フラッシュバック現象の恐ろしさ 社会全体のサポートが必要

 しかし覚せい剤事件の再犯率は6割を超えるという。なぜか。医療ジャーナリストの吉澤恵理氏は『フラッシュバック』の危険性をうったえる。

 「前回の逮捕から相当の時間が経過し、槇原氏も一時は『立ち直れた』と思っていた時期もあったのかもしれません。薬物による興奮や多幸感の記憶に強い焦燥感を感じることがあっても、一時は断ち切っていたと想像します。しかし覚せい剤を一度でも使用した人に一生ついて回る不安があります。それは『フラッシュバック(自然再燃)』という現象です。フラッシュバックとは、薬物依存から立ち直り正常な生活を送っていても、ある日突然に幻覚、幻聴、幻想など薬物を使用していた時と同じような現象が起きることを言います。脳が、薬物を使用していた時の状態を突然思い出すのです。このフラッシュバックをきっかけに薬物を再使用するケースは少なくありません。フラッシュバックが起きるきっかけは、ストレスや不眠、アルコールなどさまざまですが、いつ起きるか予測できません。そのため薬物からの更生は終わりがなく、一生『薬物は絶対にやらない』という意志を持ち続けることが重要ですが、現実問題として意志だけでコントロールできる問題ではないのです」

 デビュー30周年の活動に傾注するタイミングで、再び覚せい剤事件で逮捕。本当に薬物に手を染めていたとすれば、やはり更生は困難なのか。吉澤氏は続ける。

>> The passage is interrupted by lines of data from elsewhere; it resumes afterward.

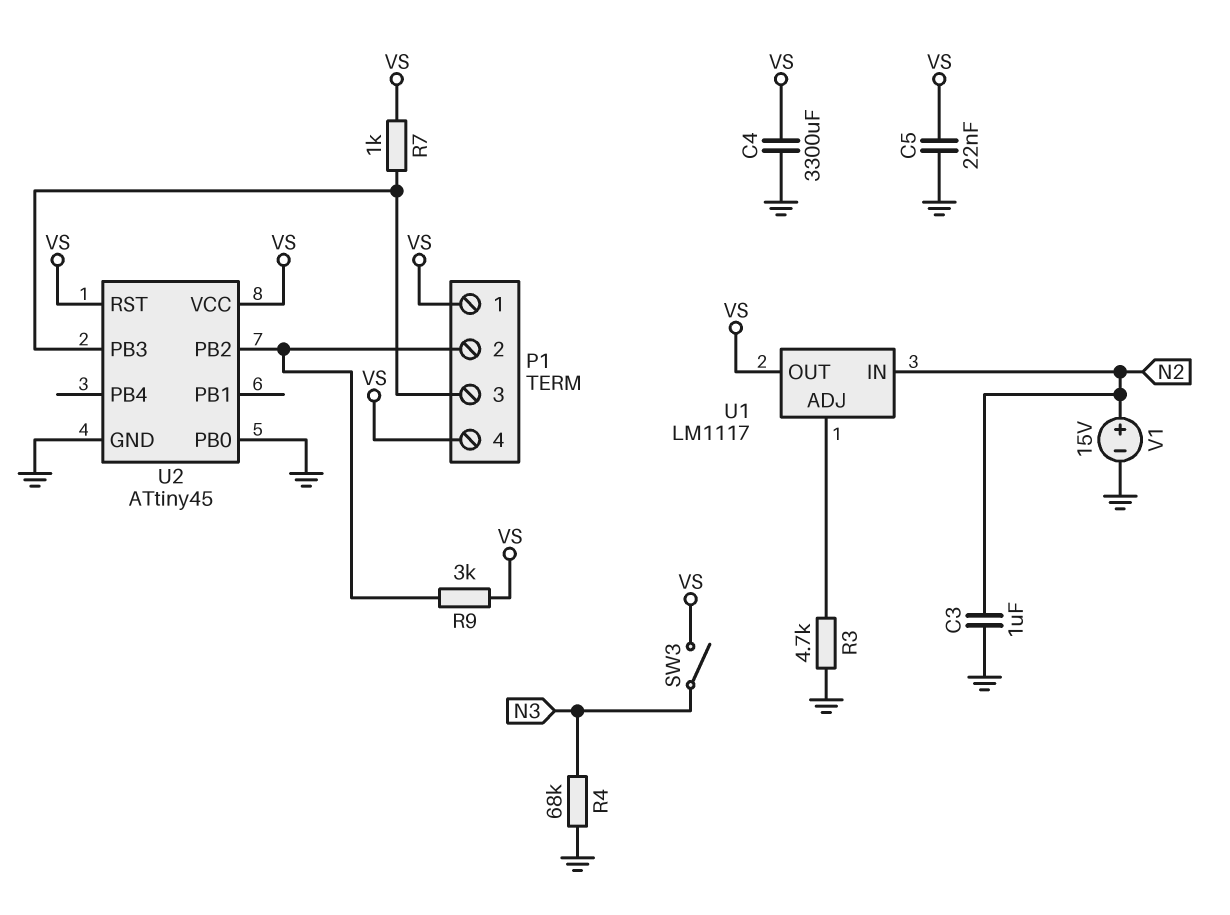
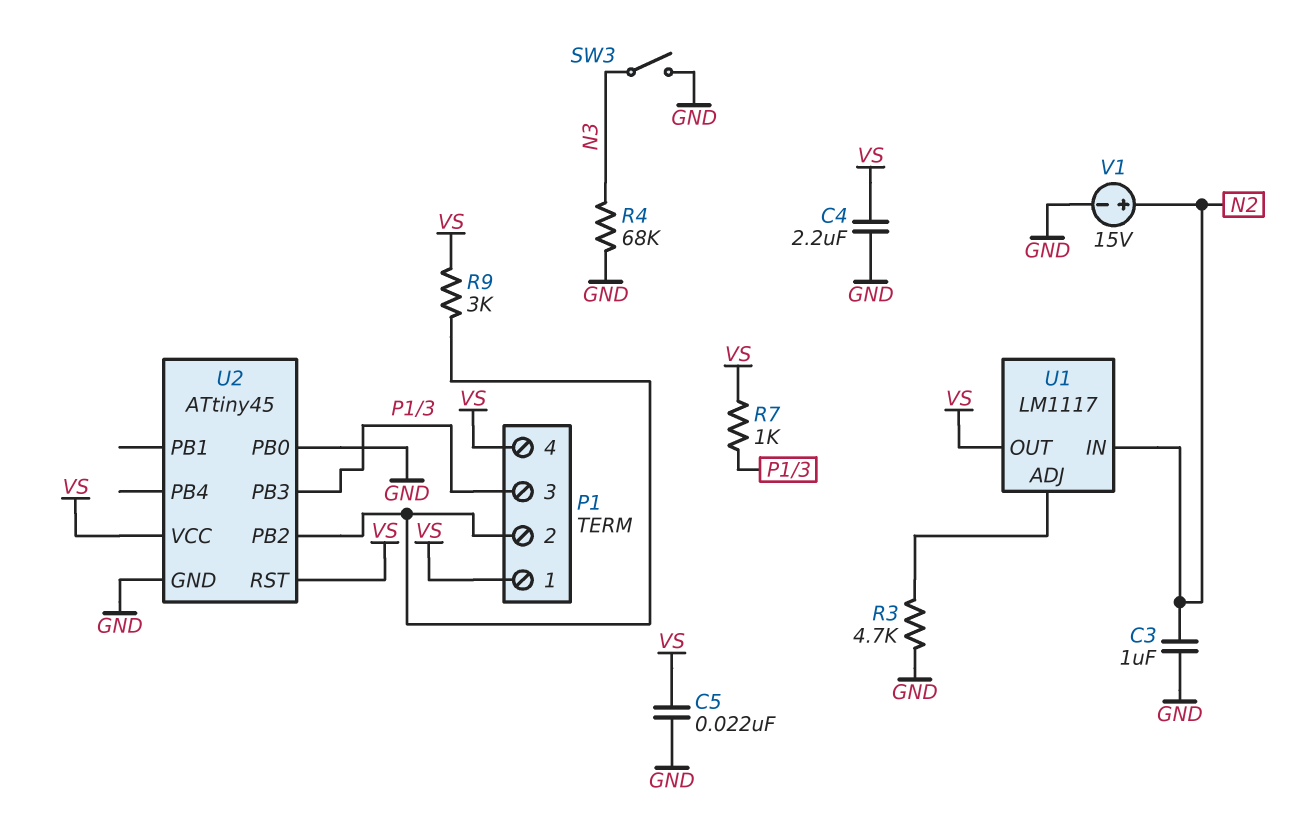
C4: 3300uF (GND, VS) -> 2.2uF (GND, VS)
SW3: switch (N3, VS) -> switch (GND, N3)

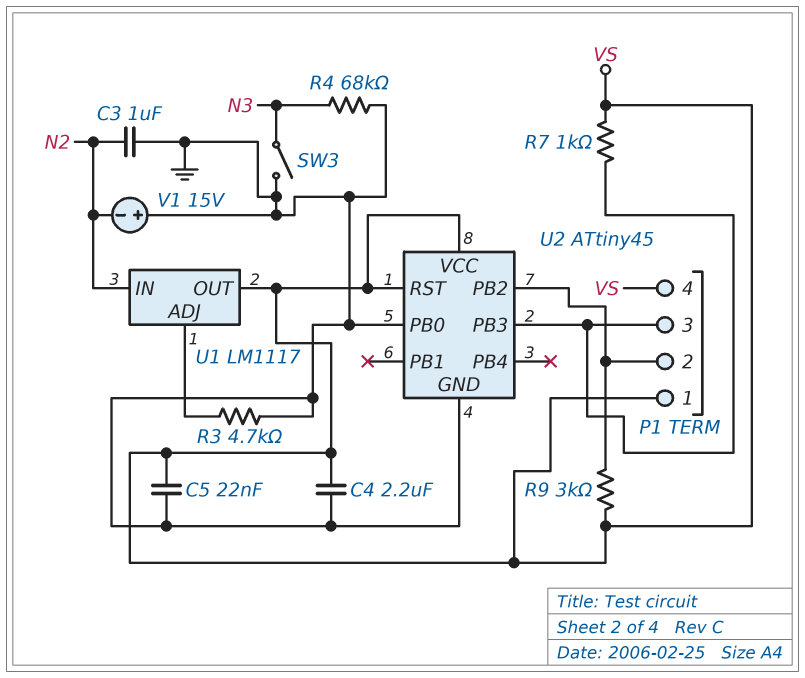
V1: 15V (plus N2, minus GND) -> 15V (plus GND, minus N2)

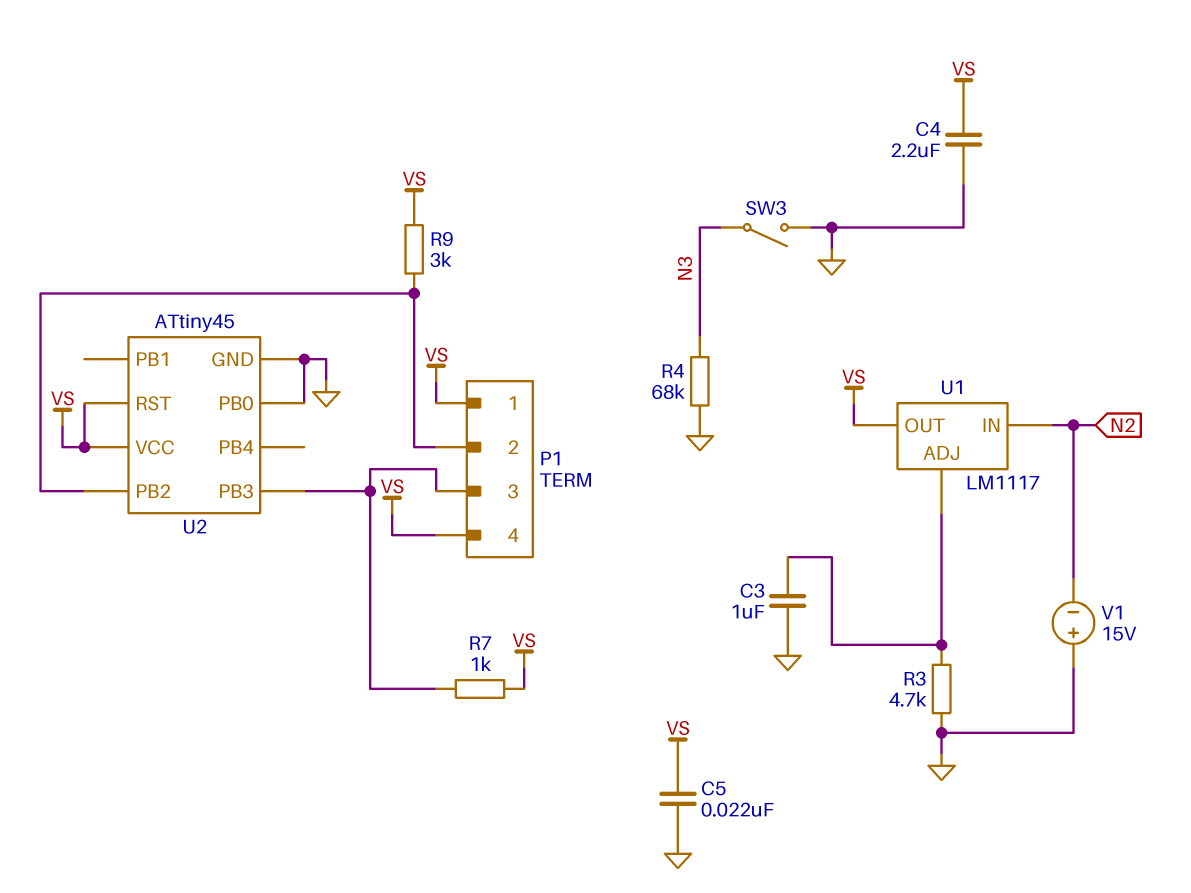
C3: 1uF (GND, N2) -> 1uF (GND, U1/ADJ)

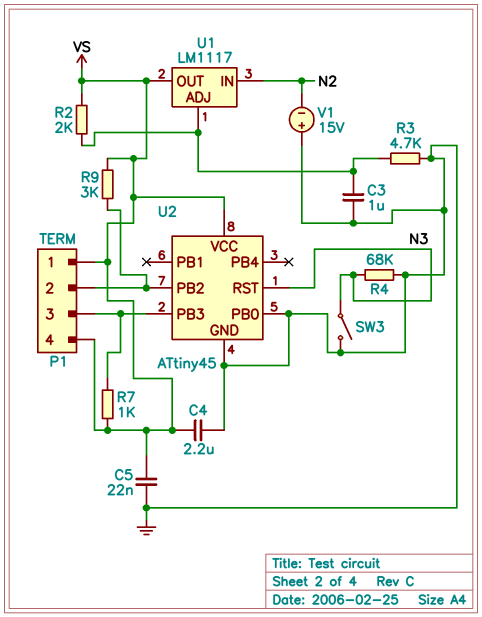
R2: none -> 2k (U1/ADJ, VS)
U2 pin RST: VS -> N3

 「社会復帰するには薬物依存を『薬物性精神疾患』と捉え、専門家の下で治療することが必要です。日本にも薬物依存を治療する専門病院があります。立ち直るには『医療の力』が不可欠なのです。薬物の更生は、『精神論』では語れません。薬物依存になった誰もが『薬物を止めたい。更生したい』と思っているはずです。しかし、脳が自分でコントロールできない状態になってしまうのが薬物の恐ろしさです。また、日本の社会も変わるべきだと思います。薬物依存となった人を責めるばかりではなく、薬物依存への理解と、社会全体でサポートする姿勢が必要です」

 現時点では認否について明らかにされてはいないが、もし再び覚せい剤に依存していたのだとすれば極めて深刻な状況だ。